Beginning with the line where "WO-772, estimate: 4h -> 1h" appears, repeat every remaining line of the entries exactly, the last line included.

● ● ● ● ● ● ●

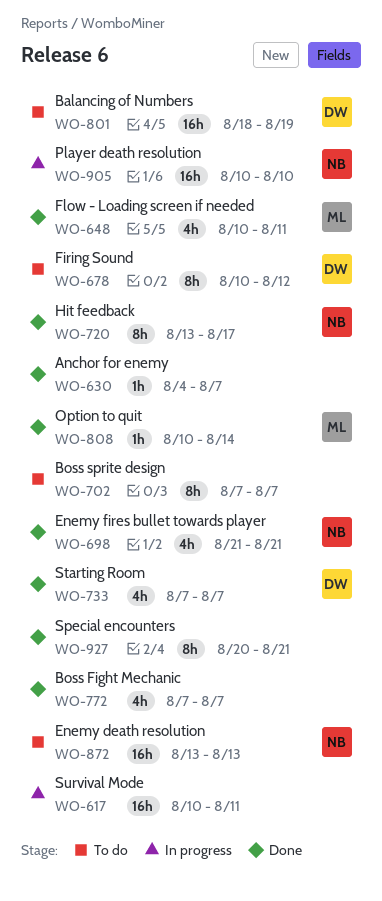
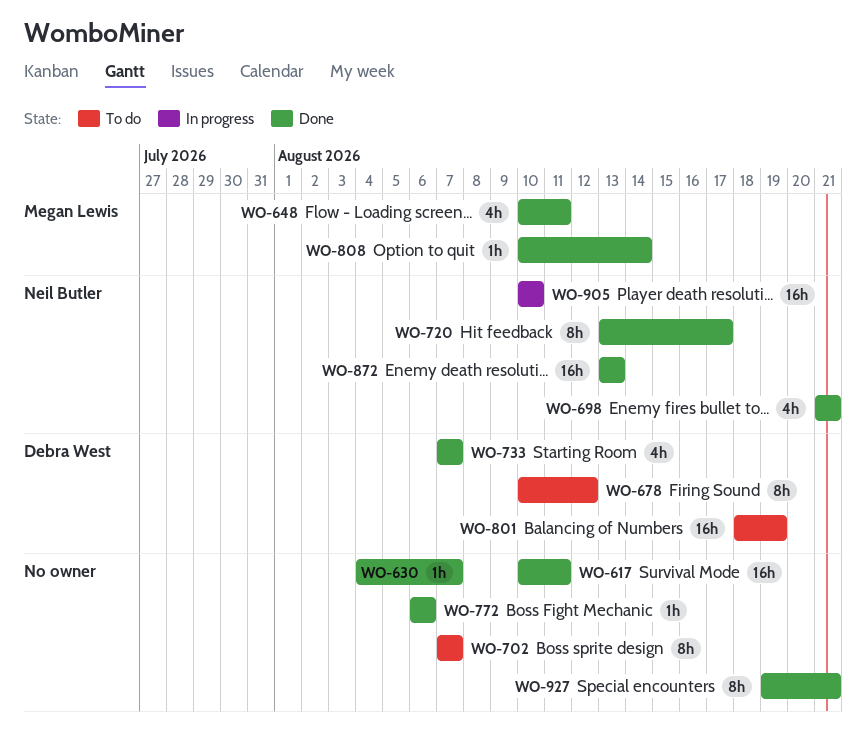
WO-617, status: In progress -> Done
WO-772, estimate: 4h -> 1h
WO-772, start: Aug 7 -> Aug 6
WO-772, due: Aug 7 -> Aug 6
WO-872, status: To do -> Done
WO-927, start: Aug 20 -> Aug 19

● ● ● ● ● ● ●

= WRITTEN ANSWER =
WO-772, estimate: 4h -> 1h
WO-772, start: Aug 7 -> Aug 6
WO-772, due: Aug 7 -> Aug 6
WO-872, status: To do -> Done
WO-927, start: Aug 20 -> Aug 19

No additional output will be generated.